Monthly numbers for the stock market did not prove as bad as the intra-month swings. Digging into the monitor data, can we glean the path ahead?
Fixed Income: 2-Yr Treas Yield 3.60% | 10-Yr Treas. Yield 4.17%
The month of April was rife with data to move markets. The month opened with announcements of sweeping trade tariffs that would have undoubtedly caused a massive increase in inflation. Those tariffs were further compounded by a tit for tat retaliation between two nations. The increased risk of inflation signaled less incentive for the Federal Reserve Board (FRB) to cut interest rates. That would have merely been adding lighter fluid on a raging fire.
Per the chart, April’s rates opened (red) with a higher 2-year, but a lower 30-year as compared to month-end (blue). In actuality, the entire belly of this curve (2-yr to 20-yr) were all higher intra-month. This was a result of the risks tariffs were causing to the continuation of expansion. By the month’s end short-term risks had dissipated enough for 2-year treasury rates to be lower and 10-year rates roughly equal. As a reminder interest rates and bond prices move in opposite directions.

*ustreasuryyieldcurve.com
Equities: Dow Jones 3.17% | S&P 500 0.76% | NASDAQ 0.85%
The months’ swings were not contained in the fixed income markets.
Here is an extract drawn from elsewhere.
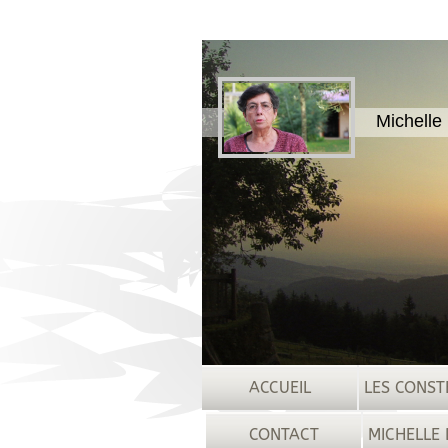
Michelle
ACCUEIL
LES CONST
CONTACT
MICHELLE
In fact, those paled in comparison to the swings seen in the equity markets. Between April 2nd and April 8th markets shed over 10% in market cap. The interesting part is that from that point going forward, April saw a solid regrowth of assets. So much so that the S&P 500 ended up being down under 1%, while the NASDAQ carried a positive handle! Additionally, the Price to Earnings ratio (P/E) for the S&P 500 has reduced to a more normalized level.

*investing.com/indices/us-spx-500-chart
Conclusion
While the tariff news was toxic to markets, the news of a 90-day reprieve to most tariffs was very meaningful. The first quarter Gross Domestic Product (GDP) came in at -0.3%. The first negative GDP reading since Q2 2022. This reading ran negative because of massive imports that occurred during the quarter, not a fall in consumer spending. A recession would be achieved if the second quarter also came in at a negative reading. Placing a 90-day reprieve on tariffs essentially creates a business-as-usual state for the consumer in this quarter. With the consumer representing upward of 68% of GDP, it is important that we keep spending for GDP. There is a chance Q2 could not only be “business-as-usual”, but rather robust as consumers try to beat the tariffs.
A Look Ahead…
With tariffs likely avoided in the first half of the year, the forward view will be focused on Jobs data. Jobs are at risk of deterioration as Corporate America may hold hiring for more clarity on the tariff front. If that happens and inflation does not materialize, the FRB may lower interest rates to help the jobs market. Rate cuts and previously mentioned consumer spending may lead to a strong back half of Q2 and start to Q3.